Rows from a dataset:
============
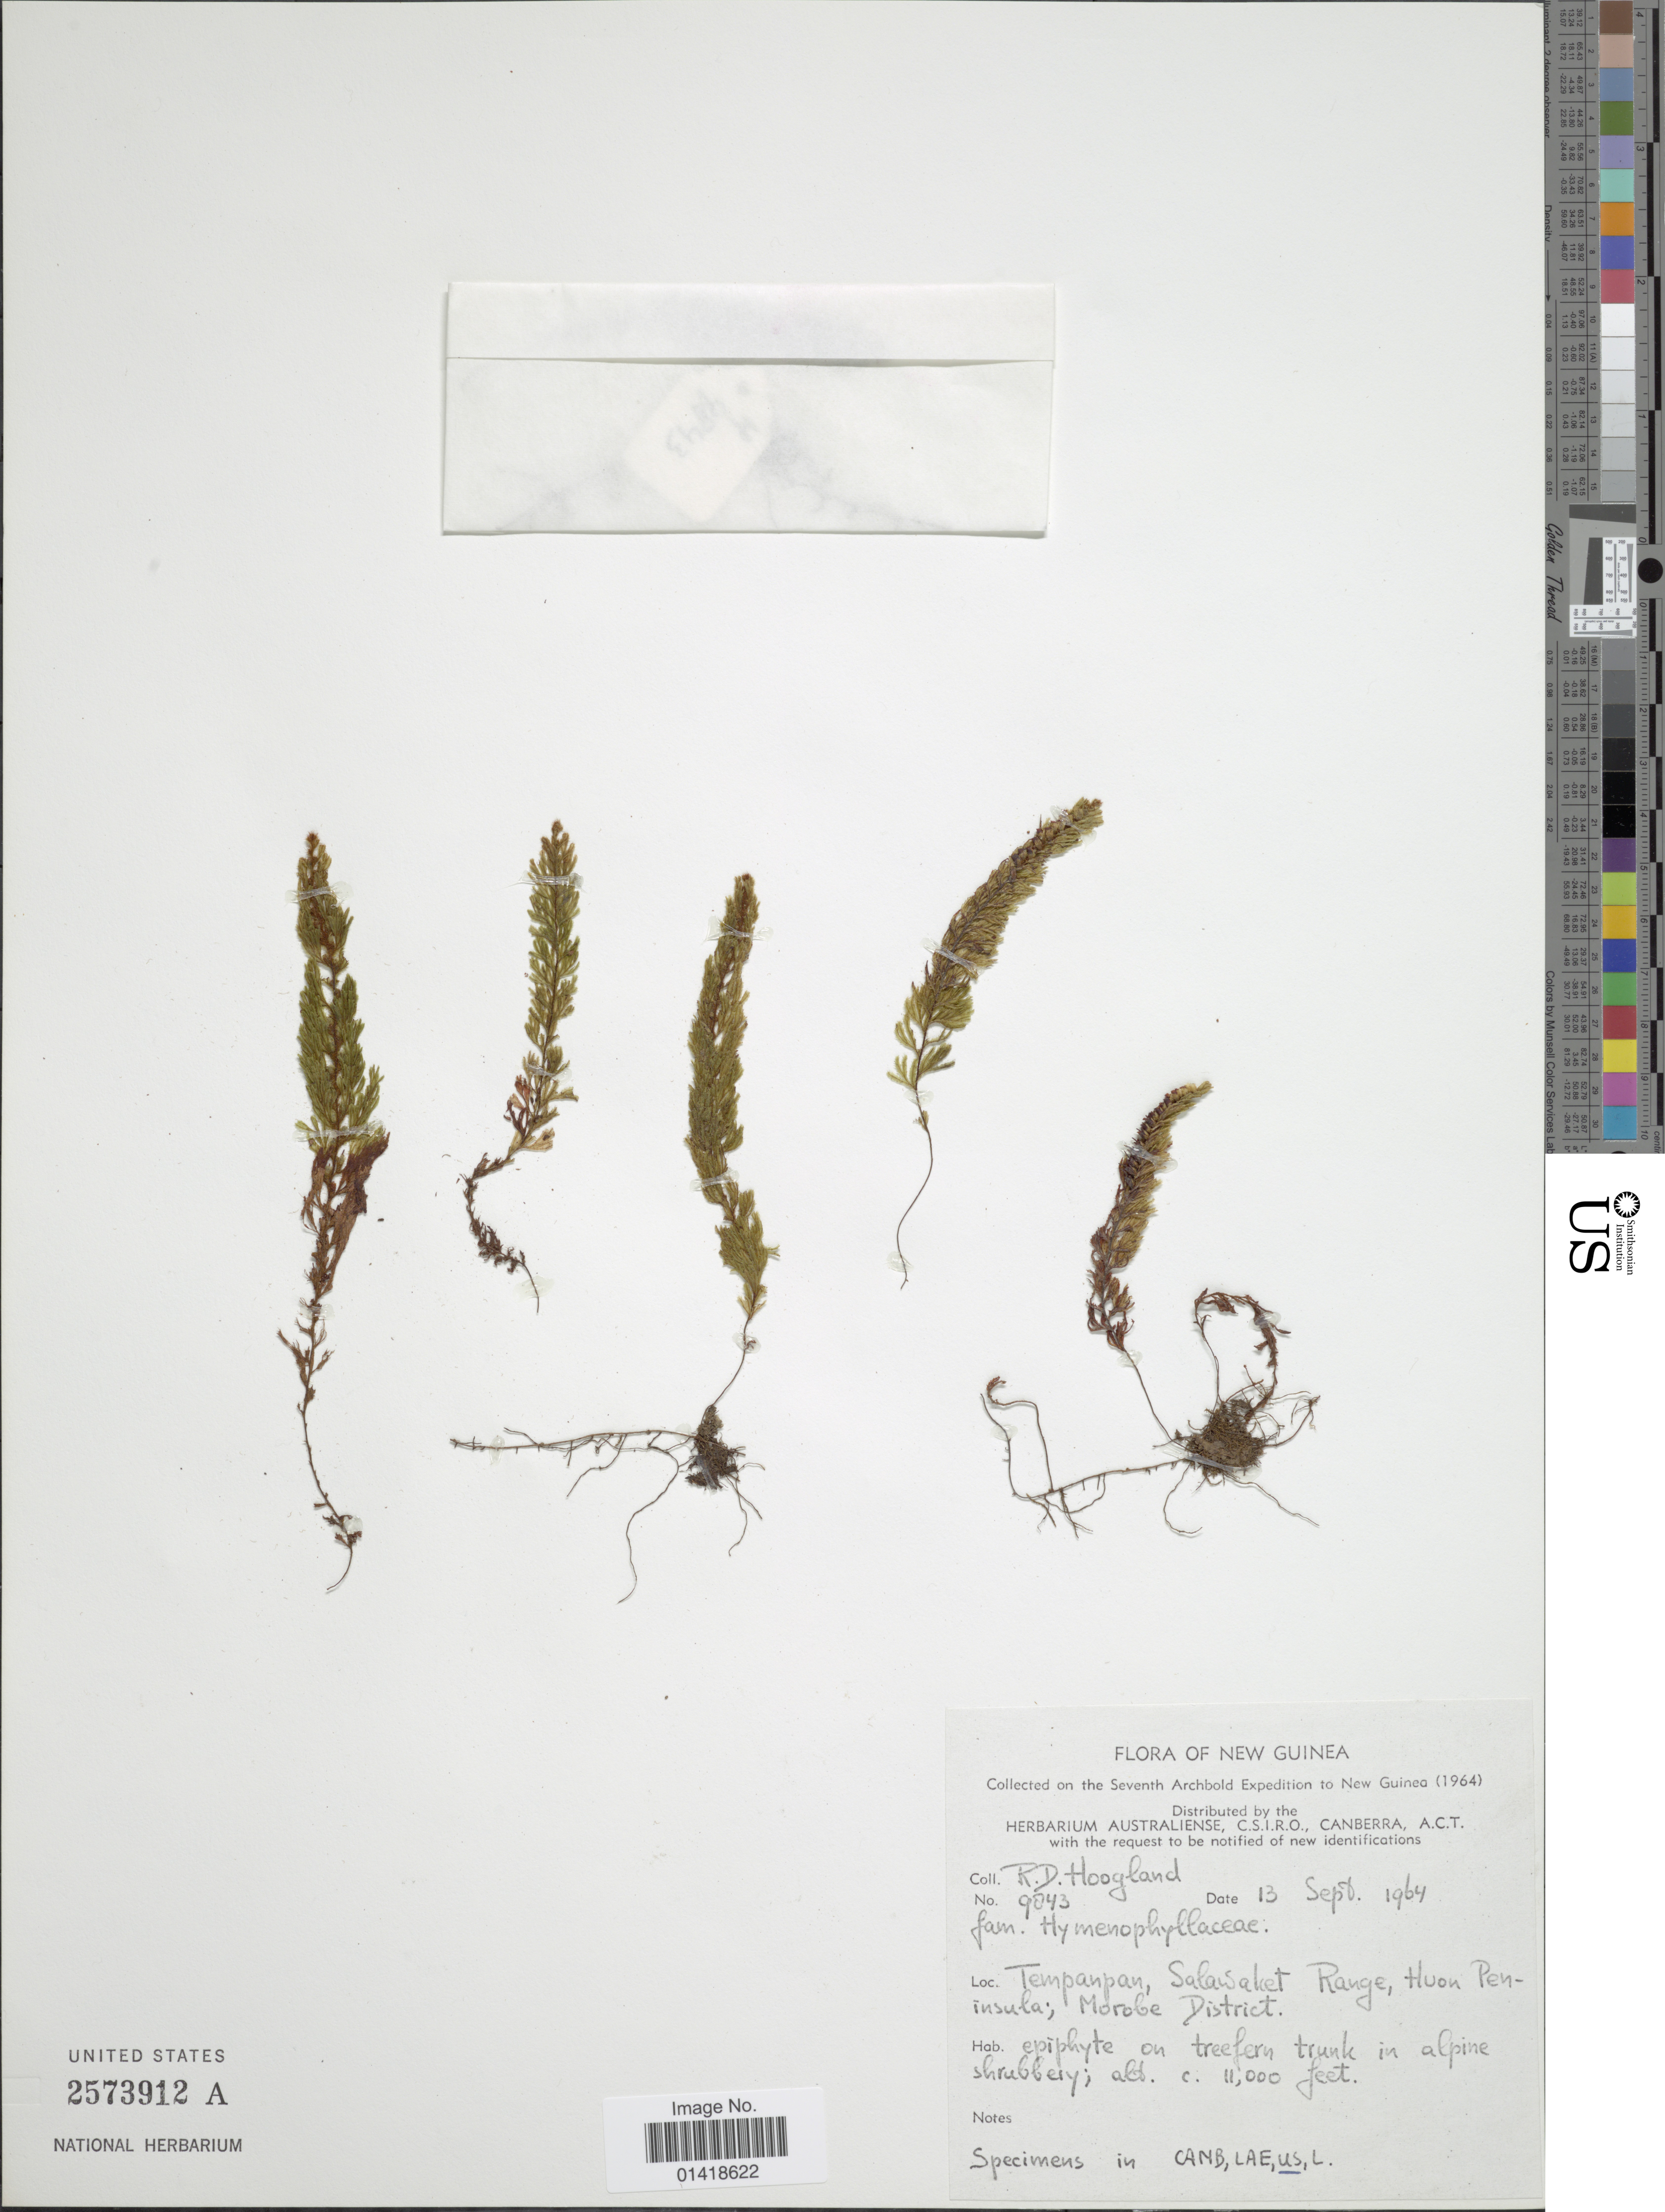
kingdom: Plantae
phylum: Tracheophyta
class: Polypodiopsida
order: Hymenophyllales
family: Hymenophyllaceae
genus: Hymenophyllum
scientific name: Hymenophyllum sp.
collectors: R. D. Hoogland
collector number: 9843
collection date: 1964-09-13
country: Papua New Guinea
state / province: Morobe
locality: New Guinea. Tempanpan. Salawsaket Range, Huon Peninsula; Morobe District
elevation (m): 3353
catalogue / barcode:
============
[REQUEST]: Put every line of the entries above into a JSON list of strings, with one string per line and no blank lines. Leave out the pictures.

[SOLUTION TO THIS PROBLEM]:
[
  "kingdom: Plantae",
  "phylum: Tracheophyta",
  "class: Polypodiopsida",
  "order: Hymenophyllales",
  "family: Hymenophyllaceae",
  "genus: Hymenophyllum",
  "scientific name: Hymenophyllum sp.",
  "collectors: R. D. Hoogland",
  "collector number: 9843",
  "collection date: 1964-09-13",
  "country: Papua New Guinea",
  "state / province: Morobe",
  "locality: New Guinea. Tempanpan. Salawsaket Range, Huon Peninsula; Morobe District",
  "elevation (m): 3353",
  "catalogue / barcode:"
]